The tower will host 174 rental apartments, ranging from studios to two-bedrooms. It’s being developed by Chesky Rosen, with New York Developers & Management handling construction. The building was designed by Daniel Goldner Architects, who’ve given it a distinctive look: a saw-toothed façade of folded aluminum panels and staggered trapezoidal balconies, ensuring that 90% of units have outdoor space.
Renderings show the building inside and out will sport clean lines, calming neutral palettes, and touches of greenery, including a green wall at the at the entrance. The apartments promise to be on the more efficient size, considering it is packing 174 units across 120,000 square feet of residential floor area.
The 304-foot tower quietly topped out last fall (as first reported by YIMBY) and has since been wrapped in netting as crews work to enclose the concrete frame. Move-ins are likely to begin in late 2025 or early 2026.
Amenities will include a rooftop lounge and on-site parking, soon to be a rarer amenity in the wake of the City of Yes zoning overhaul that scrapped parking mandates in Downtown Brooklyn.

The surrounding stretch of Rockwell Place, from the LIU campus at Dekalb to Flatbush Avenue, has become Brooklyn's mightiest urban canyon. This two-block corridor will be flanked by eight towers rising 40+ stories, creating a dramatic and slightly intimidating corridor of density.
Most of the new buildings in this area are rentals, though Charney Companies’ 45-story condo at 95 Rockwell Place is set to start foundation work soon, bringing some ownership options into the mix.
If there’s any spot in the borough that can handle this kind of density, Fulton and Flatbush Avenue Ext. might be it.
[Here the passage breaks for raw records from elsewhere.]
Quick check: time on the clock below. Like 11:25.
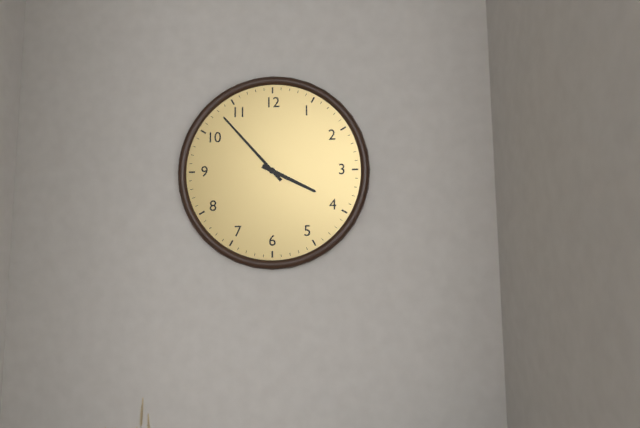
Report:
3:53
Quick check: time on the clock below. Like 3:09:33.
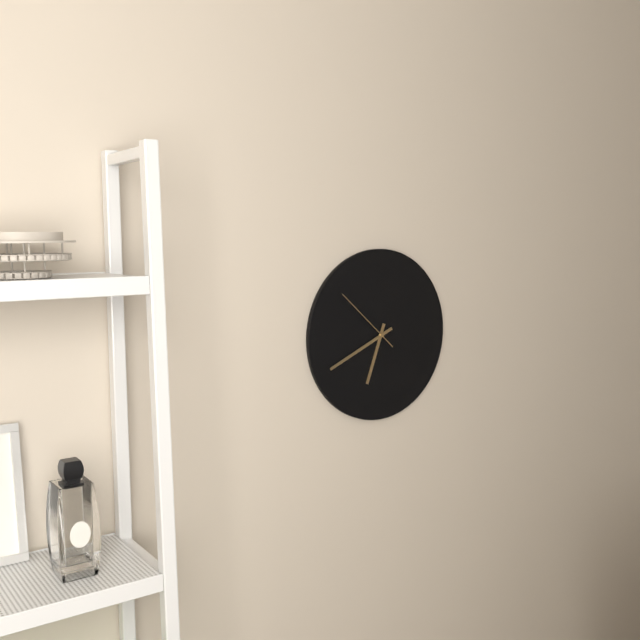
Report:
6:41:52
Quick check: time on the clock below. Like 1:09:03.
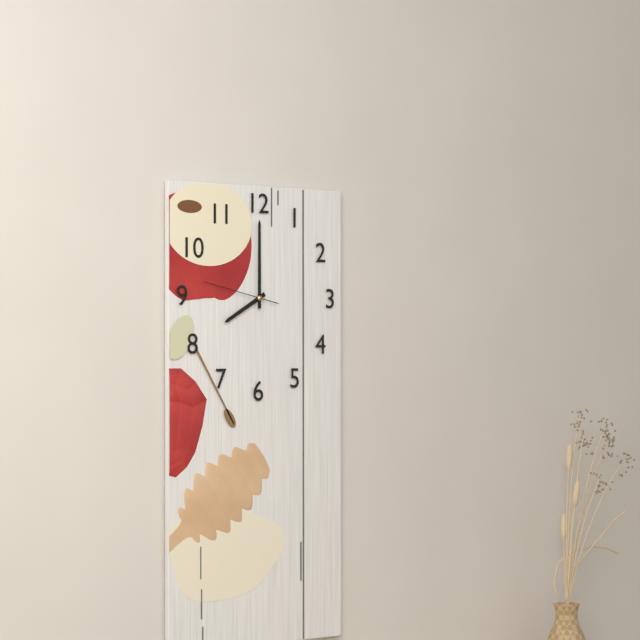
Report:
8:00:47
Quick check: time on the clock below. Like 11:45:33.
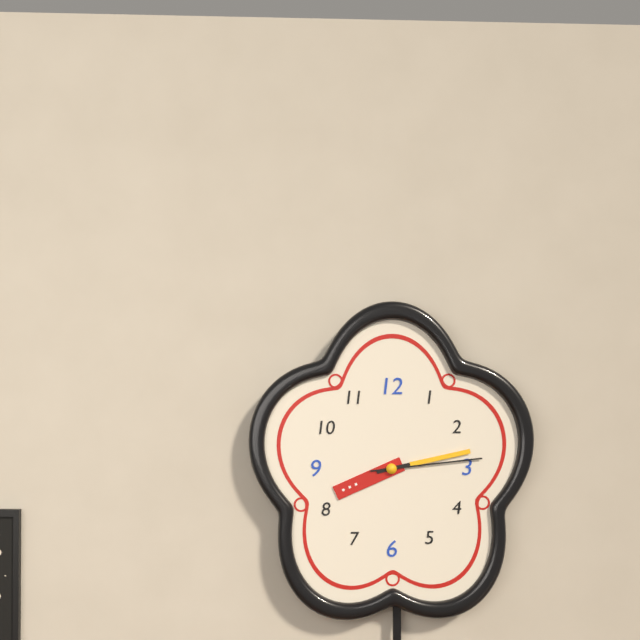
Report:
8:13:14
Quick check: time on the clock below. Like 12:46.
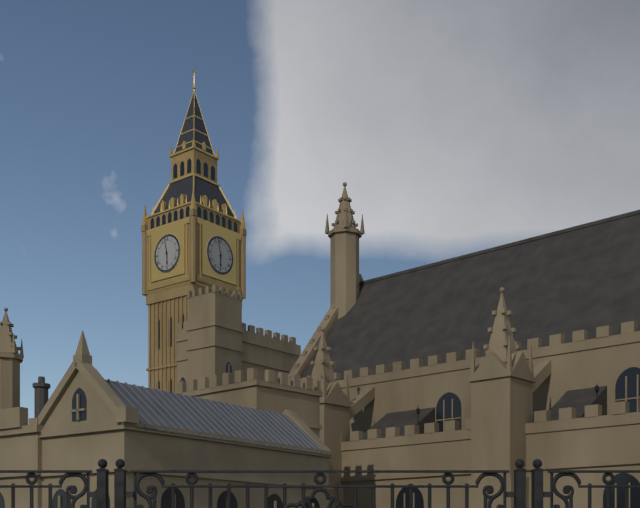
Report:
5:58
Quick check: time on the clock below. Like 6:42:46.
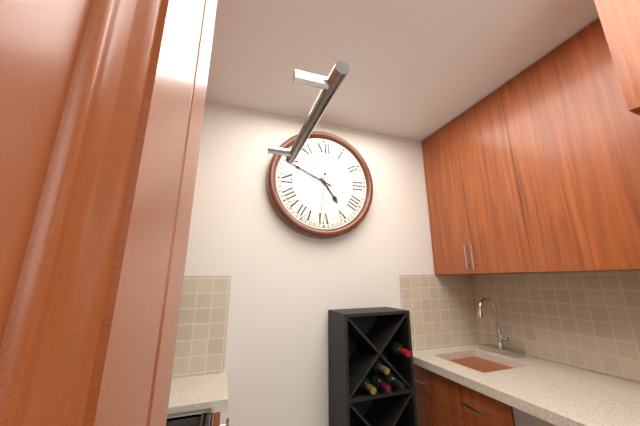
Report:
4:49:31
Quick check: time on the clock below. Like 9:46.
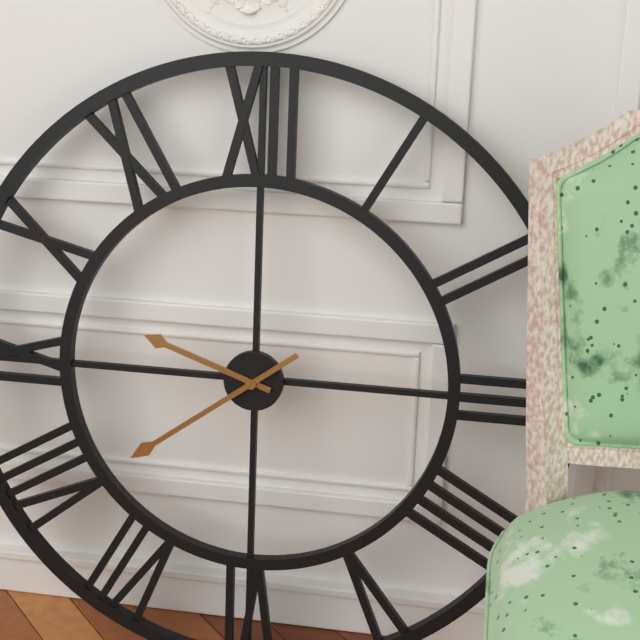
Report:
9:39
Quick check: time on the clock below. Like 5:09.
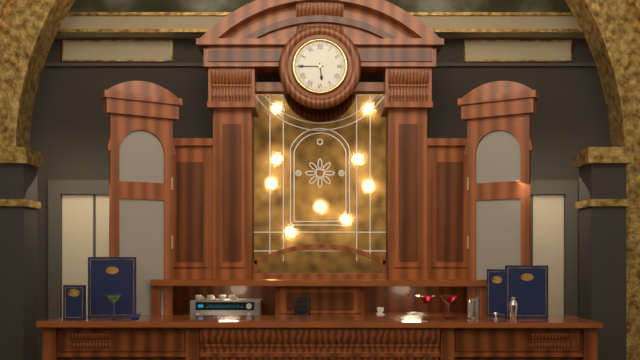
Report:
5:45
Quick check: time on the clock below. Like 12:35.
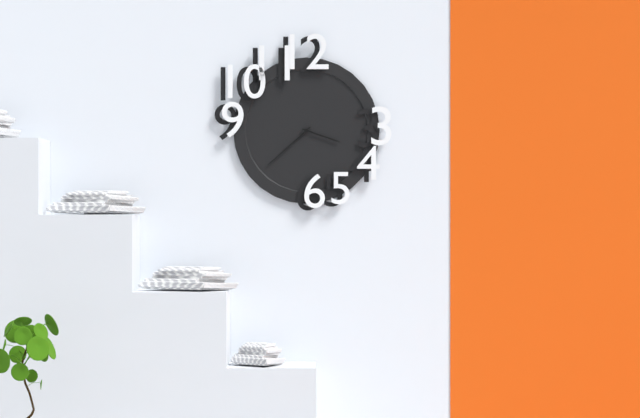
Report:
3:38
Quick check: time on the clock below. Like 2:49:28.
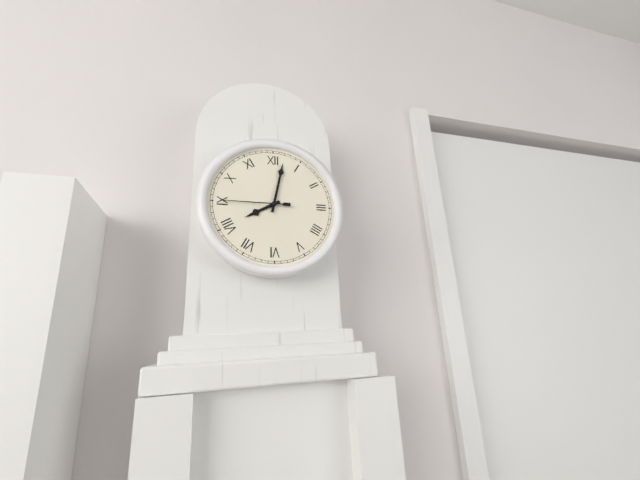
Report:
8:02:45
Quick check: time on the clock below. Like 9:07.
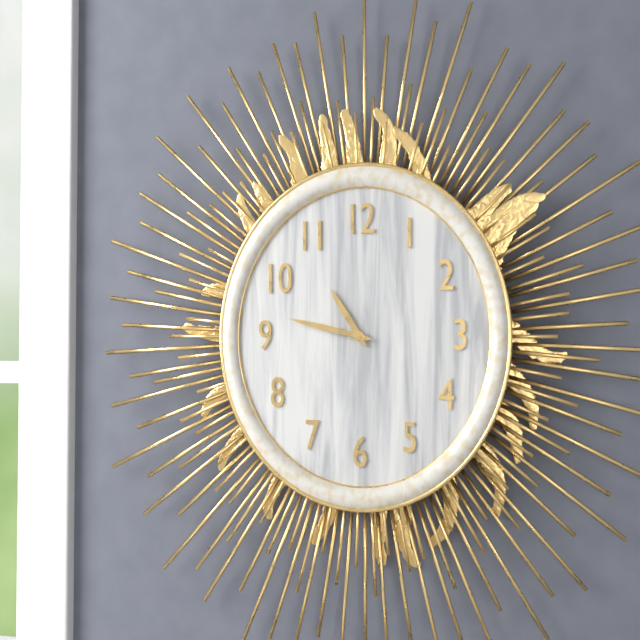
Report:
10:47
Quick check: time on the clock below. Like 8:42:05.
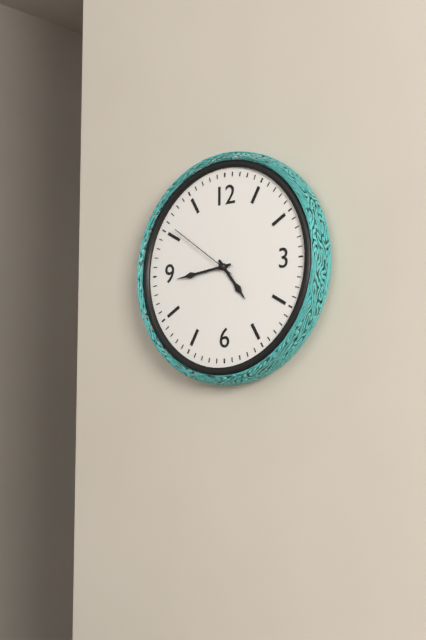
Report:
4:44:51
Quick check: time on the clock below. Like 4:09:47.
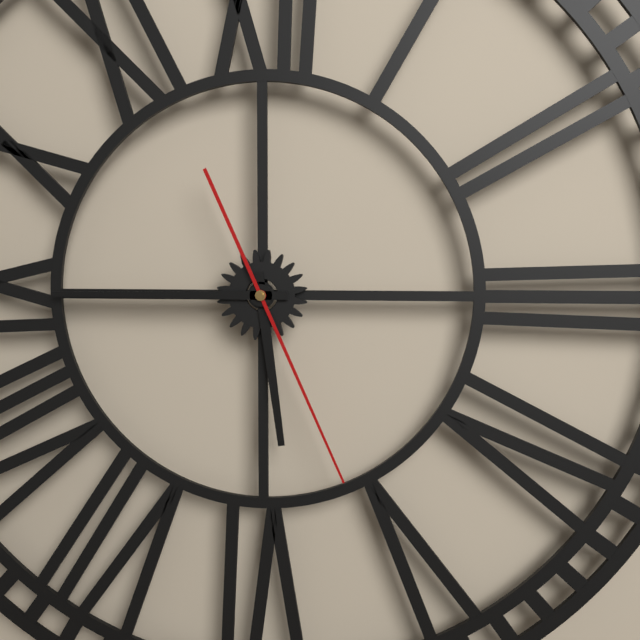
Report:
5:45:26
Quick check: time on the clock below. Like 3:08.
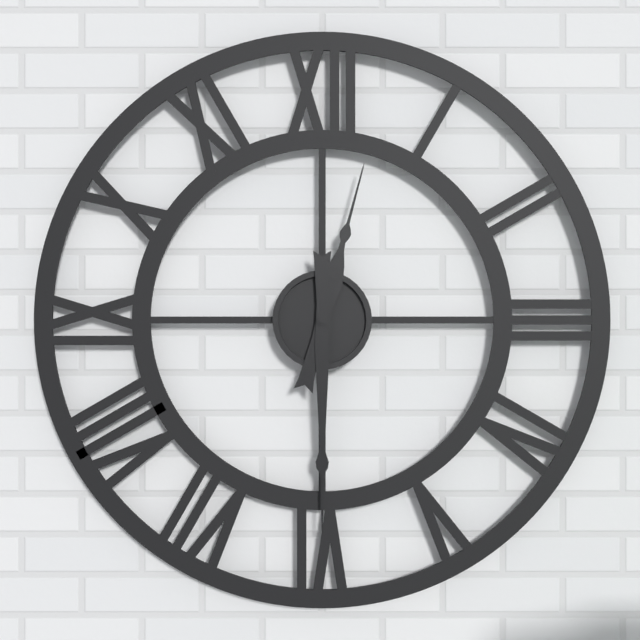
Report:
12:30
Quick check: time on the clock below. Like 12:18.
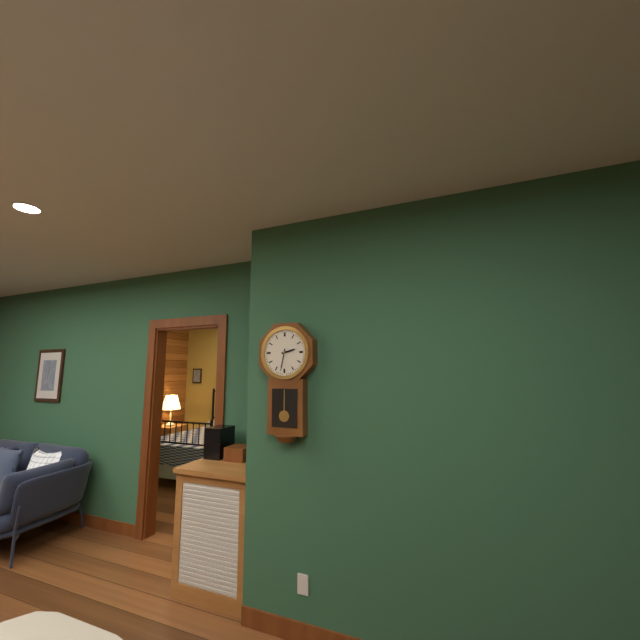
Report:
2:32
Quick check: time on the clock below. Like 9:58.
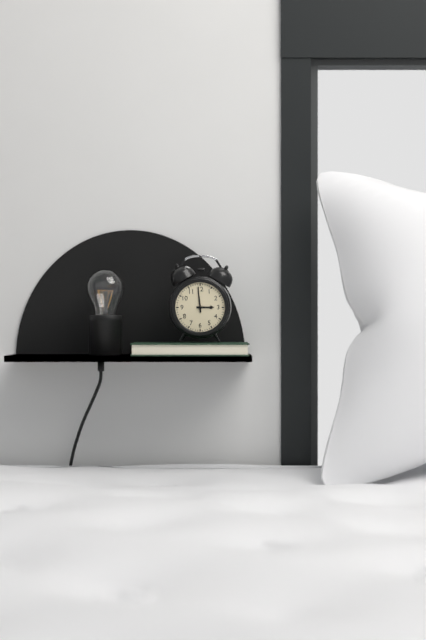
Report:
2:59
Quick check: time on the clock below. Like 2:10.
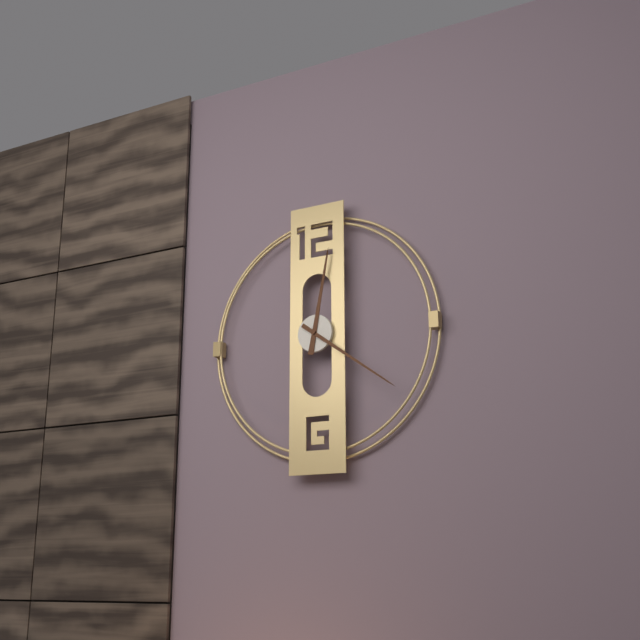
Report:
12:21
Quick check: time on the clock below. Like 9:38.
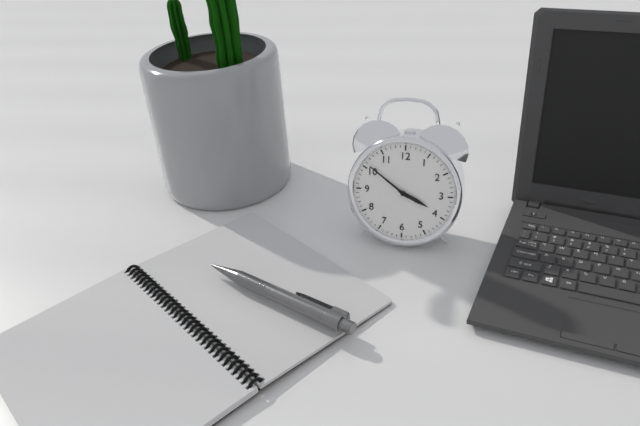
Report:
3:51
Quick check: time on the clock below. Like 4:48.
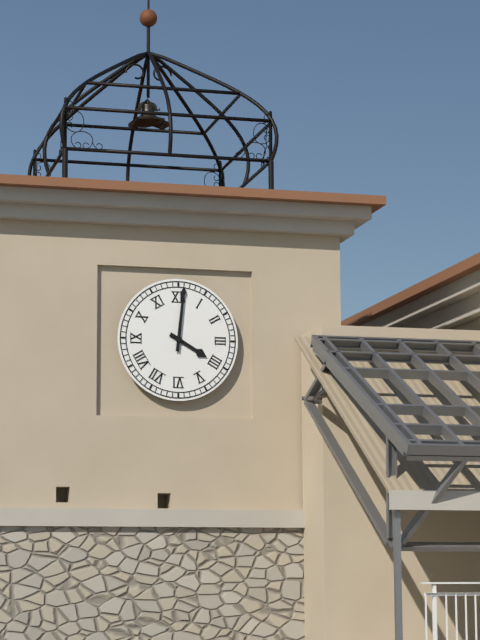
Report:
4:01
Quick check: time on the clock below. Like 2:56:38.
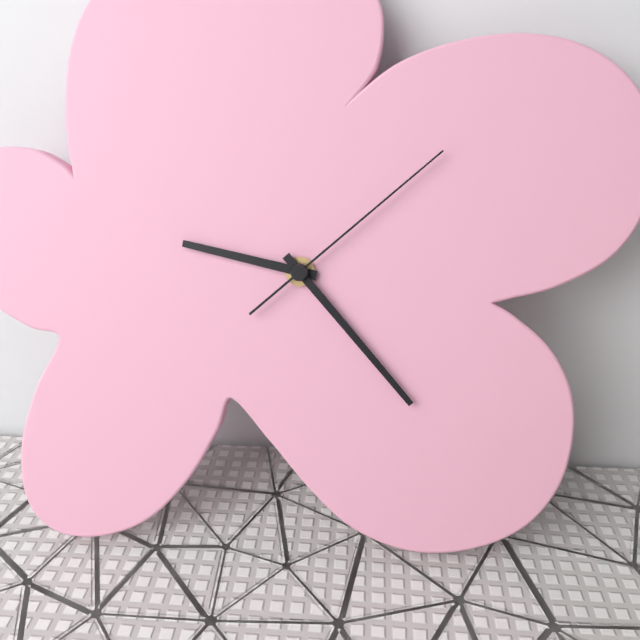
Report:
9:23:08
Below ground, it’s a tangle of subway lines: the B, Q, R at Dekalb Avenue and the 2, 3, 4, 5 at Nevins Street, making for easy commutes to Manhattan and other parts of the city. Above ground, a growing ecosystem of amenities includes City Point, Atlantic Center Mall, and the borough's famous mix of small mom and pop businesses.
The hope is that the thousands of incoming residents will patronize the small businesses in area, including along Fulton Street Mall, where an increasing number of retail vacancies. With reasonable rents, a new influx of neighbors will bring the kind of foot traffic that keeps this vital commercial corridor humming.